Nano-topographic titanium modulates macrophage response in vitro and in an implant-associated rat infection model

Abstract

The macrophage-implant response plays a pivotal role in the interactions between implants and tissue involving inflammation and tissue remodeling. In this study, we investigated the proliferation, migration, and inflammatory cytokine secretion of macrophages adhering to titania nanotubes (TNT) and polished titanium (pTi) surfaces in a lipopolysaccharide (LPS)-simulated infection environment. An infection model in rats was used to analyze cell and bacterium responses to TNT and pTi implants in vivo. The in vitro results indicated that TNT surfaces restricted macrophage proliferation and migration and reduced pro-inflammatory cytokine secretion. Notably, LPS loading onto the TNT surface resulted in macrophage elongation with increased levels of secreted pro-inflammatory cytokines within 24 h followed by a decrease to the lowest level of all tested samples at 72 h.
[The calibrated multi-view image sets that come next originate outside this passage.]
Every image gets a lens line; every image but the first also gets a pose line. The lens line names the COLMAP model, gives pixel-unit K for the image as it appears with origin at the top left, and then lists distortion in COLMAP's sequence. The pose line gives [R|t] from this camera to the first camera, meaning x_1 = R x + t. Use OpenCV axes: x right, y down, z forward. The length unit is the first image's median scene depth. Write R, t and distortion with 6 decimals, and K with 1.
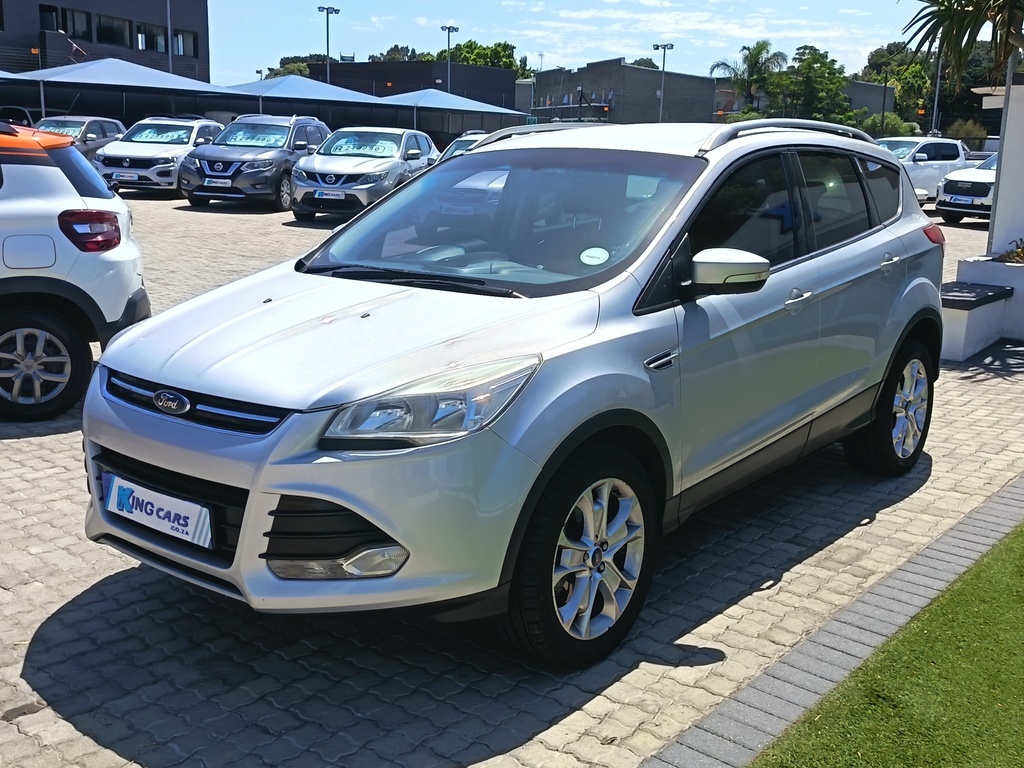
lens RADIAL K [[1055.1, 0, 514.4], [0, 1055.1, 381.9], [0, 0, 1]] dist [0.119635, -0.229528]
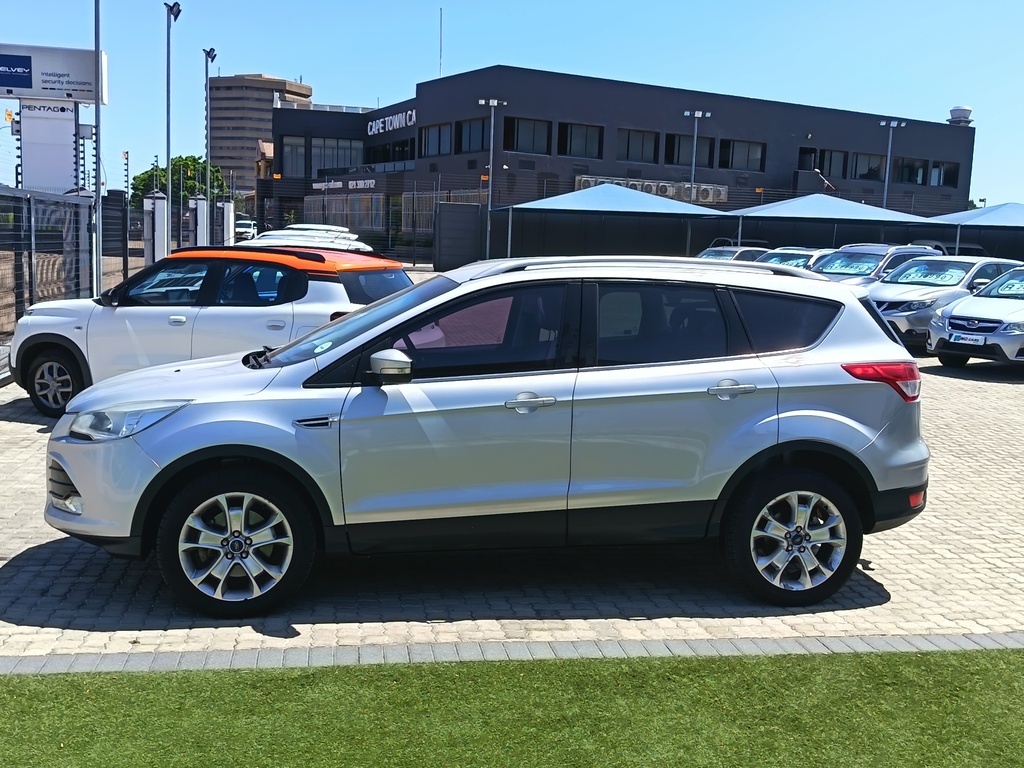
lens RADIAL K [[1055.1, 0, 514.4], [0, 1055.1, 381.9], [0, 0, 1]] dist [0.119635, -0.229528]
pose [[0.752006, 0.084705, -0.653691, 1.248547], [-0.159265, 0.985675, -0.055495, -0.036360], [0.639626, 0.145842, 0.754724, 0.090915]]
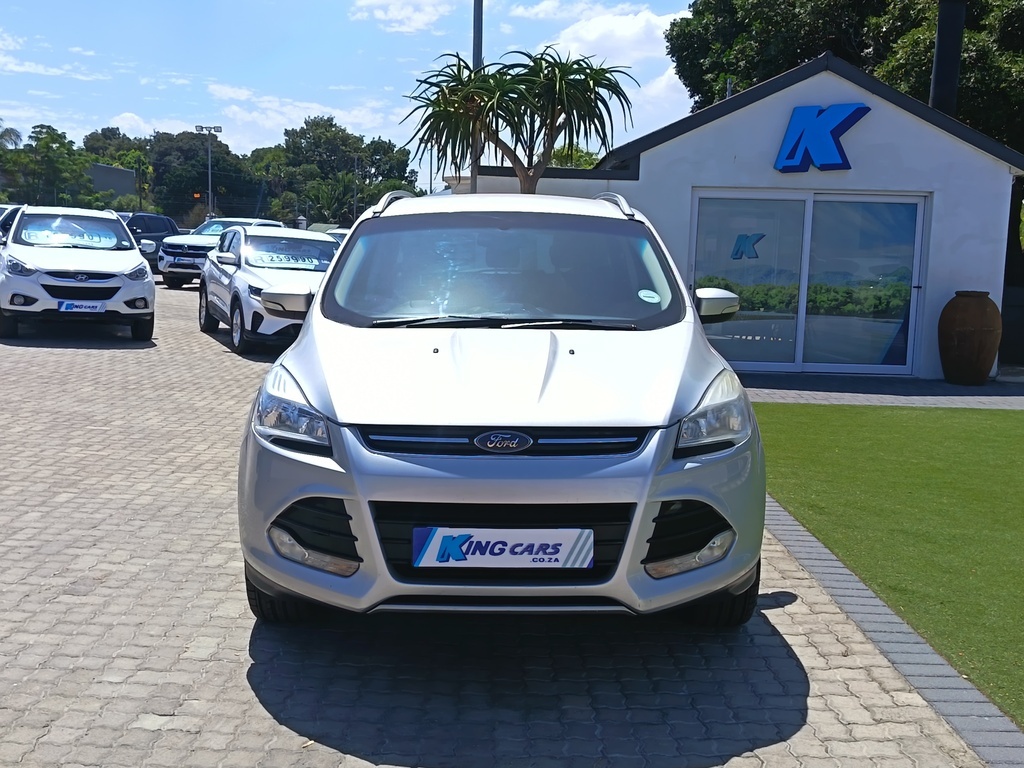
lens RADIAL K [[1055.1, 0, 514.4], [0, 1055.1, 381.9], [0, 0, 1]] dist [0.119635, -0.229528]
pose [[0.771192, -0.083653, 0.631083, -0.843845], [0.130606, 0.991032, -0.028236, -0.007399], [-0.623061, 0.104199, 0.775202, 0.168232]]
Analogously, increased amounts of inflammatory cytokines were observed for the TNT implants in vivo at 24 h with fewer detected at 72 h compared with pTi in the presence of Staphylococcus epidermidis (Se). Additionally, TNT implants exhibited lower total amounts of viable bacteria at 72 h than pTi implants. Furthermore, the tissues exhibited preferential spreading on TNT-Se implants at 72 h. These results suggested that the TNT surface in an infection environment could regulate the inflammatory response and promote tissue remodeling more effectively within the initial implantation compared with pTi. This study indicated the ability to construct functional nano-topographic surfaces by loading proteins or cytokines on implant surfaces that then could effectively modulate macrophages to support a healing process in lieu of chronic inflammation.